■ **TASK TO CARRY OUT**
Once you find the line with "24: (177, 27, 0.93)" in the listing below, please repeat it and every later line exactly, through the last one, without pictures.

■ **RECORDS SHOWN**
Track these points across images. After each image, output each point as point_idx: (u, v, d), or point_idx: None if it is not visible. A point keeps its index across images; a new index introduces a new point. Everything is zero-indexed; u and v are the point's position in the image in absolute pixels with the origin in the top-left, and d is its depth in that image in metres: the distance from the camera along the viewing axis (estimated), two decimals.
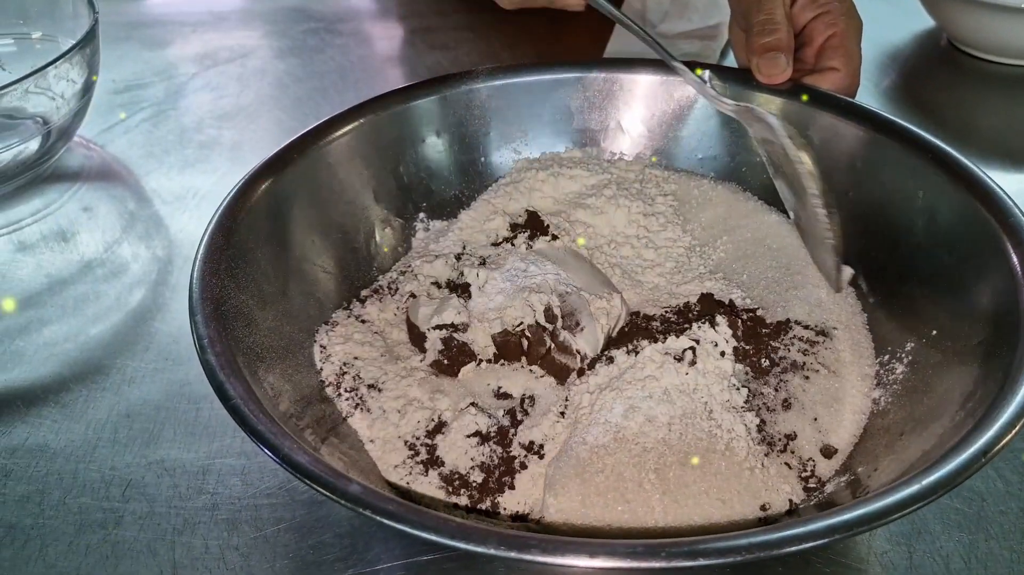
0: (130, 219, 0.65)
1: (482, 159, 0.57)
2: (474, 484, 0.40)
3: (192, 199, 0.67)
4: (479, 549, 0.29)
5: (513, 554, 0.29)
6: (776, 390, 0.44)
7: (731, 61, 0.65)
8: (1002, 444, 0.32)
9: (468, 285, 0.47)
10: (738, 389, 0.42)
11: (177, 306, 0.56)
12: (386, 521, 0.31)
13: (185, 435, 0.48)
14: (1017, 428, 0.33)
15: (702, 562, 0.29)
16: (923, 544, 0.40)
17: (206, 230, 0.44)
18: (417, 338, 0.47)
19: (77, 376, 0.52)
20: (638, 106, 0.57)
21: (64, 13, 0.72)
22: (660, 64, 0.57)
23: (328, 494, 0.32)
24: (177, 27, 0.93)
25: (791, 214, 0.52)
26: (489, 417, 0.43)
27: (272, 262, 0.46)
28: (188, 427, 0.48)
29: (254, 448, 0.46)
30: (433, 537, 0.30)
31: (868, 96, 0.54)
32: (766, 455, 0.40)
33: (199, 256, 0.42)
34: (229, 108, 0.78)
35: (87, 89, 0.68)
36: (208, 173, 0.70)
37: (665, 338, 0.44)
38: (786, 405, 0.43)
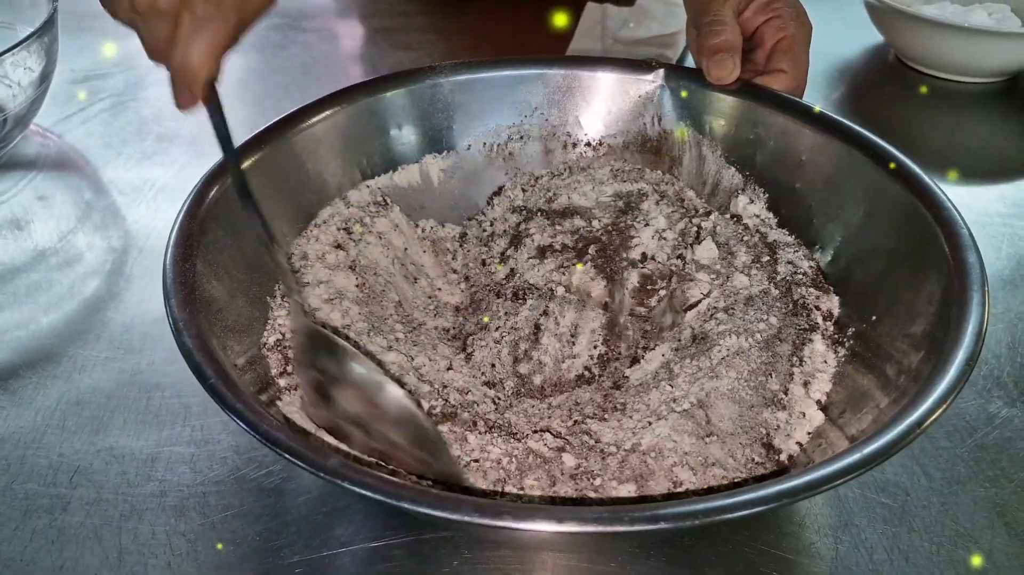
0: (86, 209, 0.65)
1: (444, 152, 0.59)
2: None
3: (149, 191, 0.67)
4: (454, 516, 0.30)
5: (487, 521, 0.30)
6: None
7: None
8: (934, 418, 0.34)
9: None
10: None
11: (131, 296, 0.57)
12: (366, 492, 0.31)
13: (135, 423, 0.48)
14: (948, 403, 0.35)
15: (663, 526, 0.30)
16: (849, 536, 0.42)
17: (177, 216, 0.44)
18: None
19: (27, 363, 0.52)
20: (597, 103, 0.59)
21: (23, 2, 0.72)
22: (618, 63, 0.58)
23: (307, 467, 0.33)
24: None
25: None
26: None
27: (241, 250, 0.47)
28: (138, 415, 0.48)
29: (204, 436, 0.47)
30: (411, 506, 0.31)
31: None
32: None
33: (171, 241, 0.43)
34: None
35: (45, 78, 0.68)
36: (166, 165, 0.70)
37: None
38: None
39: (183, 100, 0.42)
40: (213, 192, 0.46)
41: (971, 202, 0.66)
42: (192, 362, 0.36)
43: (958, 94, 0.81)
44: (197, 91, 0.42)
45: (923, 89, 0.82)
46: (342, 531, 0.42)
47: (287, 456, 0.33)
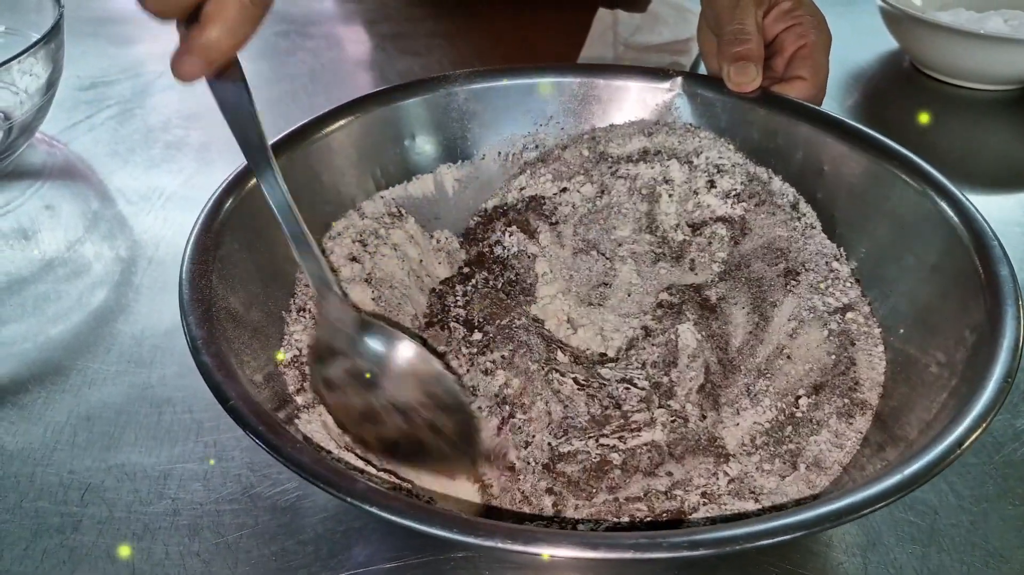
0: (93, 218, 0.64)
1: (459, 162, 0.58)
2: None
3: (158, 199, 0.66)
4: (487, 543, 0.29)
5: (519, 547, 0.29)
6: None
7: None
8: (975, 436, 0.33)
9: None
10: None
11: (140, 308, 0.56)
12: (395, 518, 0.30)
13: (146, 439, 0.47)
14: (989, 420, 0.34)
15: (702, 552, 0.29)
16: (877, 555, 0.41)
17: (192, 229, 0.43)
18: None
19: (36, 377, 0.51)
20: (614, 112, 0.58)
21: (28, 7, 0.71)
22: (635, 71, 0.58)
23: (334, 492, 0.32)
24: (145, 24, 0.92)
25: None
26: None
27: (256, 263, 0.46)
28: (150, 431, 0.47)
29: (217, 453, 0.46)
30: (442, 533, 0.30)
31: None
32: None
33: (187, 256, 0.42)
34: (197, 108, 0.78)
35: (51, 85, 0.67)
36: (174, 173, 0.69)
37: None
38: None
39: (189, 68, 0.32)
40: (228, 203, 0.45)
41: (989, 211, 0.63)
42: (212, 382, 0.36)
43: (974, 101, 0.81)
44: (219, 61, 0.33)
45: (938, 96, 0.81)
46: (359, 551, 0.41)
47: (314, 481, 0.32)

■ **WRITTEN ANSWER**
24: (177, 27, 0.93)
25: (791, 214, 0.52)
26: (489, 417, 0.43)
27: (272, 262, 0.46)
28: (188, 427, 0.48)
29: (254, 448, 0.46)
30: (433, 537, 0.30)
31: (868, 96, 0.54)
32: (766, 455, 0.40)
33: (199, 256, 0.42)
34: (229, 108, 0.78)
35: (87, 89, 0.68)
36: (208, 173, 0.70)
37: (665, 338, 0.44)
38: (786, 405, 0.43)
0: (86, 209, 0.65)
1: (444, 152, 0.59)
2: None
3: (149, 191, 0.67)
4: (454, 516, 0.30)
5: (487, 521, 0.30)
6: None
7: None
8: (934, 418, 0.34)
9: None
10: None
11: (131, 296, 0.57)
12: (366, 492, 0.31)
13: (135, 423, 0.48)
14: (948, 403, 0.35)
15: (663, 526, 0.30)
16: (849, 536, 0.42)
17: (177, 216, 0.44)
18: None
19: (27, 363, 0.52)
20: (597, 103, 0.59)
21: (23, 2, 0.72)
22: (618, 63, 0.58)
23: (307, 467, 0.33)
24: None
25: None
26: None
27: (241, 250, 0.47)
28: (138, 415, 0.48)
29: (204, 436, 0.47)
30: (411, 506, 0.31)
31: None
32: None
33: (171, 241, 0.43)
34: None
35: (45, 78, 0.68)
36: (166, 165, 0.70)
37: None
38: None
39: (183, 100, 0.42)
40: (213, 192, 0.46)
41: (971, 202, 0.66)
42: (192, 362, 0.36)
43: (958, 94, 0.81)
44: (197, 91, 0.42)
45: (923, 89, 0.82)
46: (342, 531, 0.42)
47: (287, 456, 0.33)
0: (93, 218, 0.64)
1: (459, 162, 0.58)
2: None
3: (158, 199, 0.66)
4: (487, 543, 0.29)
5: (519, 547, 0.29)
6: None
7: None
8: (975, 436, 0.33)
9: None
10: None
11: (140, 308, 0.56)
12: (395, 518, 0.30)
13: (146, 439, 0.47)
14: (989, 420, 0.34)
15: (702, 552, 0.29)
16: (877, 555, 0.41)
17: (192, 229, 0.43)
18: None
19: (36, 377, 0.51)
20: (614, 112, 0.58)
21: (28, 7, 0.71)
22: (635, 71, 0.58)
23: (334, 492, 0.32)
24: (145, 24, 0.92)
25: None
26: None
27: (256, 263, 0.46)
28: (150, 431, 0.47)
29: (217, 453, 0.46)
30: (442, 533, 0.30)
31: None
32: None
33: (187, 256, 0.42)
34: (197, 108, 0.78)
35: (51, 85, 0.67)
36: (174, 173, 0.69)
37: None
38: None
39: (189, 68, 0.32)
40: (228, 203, 0.45)
41: (989, 211, 0.63)
42: (212, 382, 0.36)
43: (974, 101, 0.81)
44: (219, 61, 0.33)
45: (938, 96, 0.81)
46: (359, 551, 0.41)
47: (314, 481, 0.32)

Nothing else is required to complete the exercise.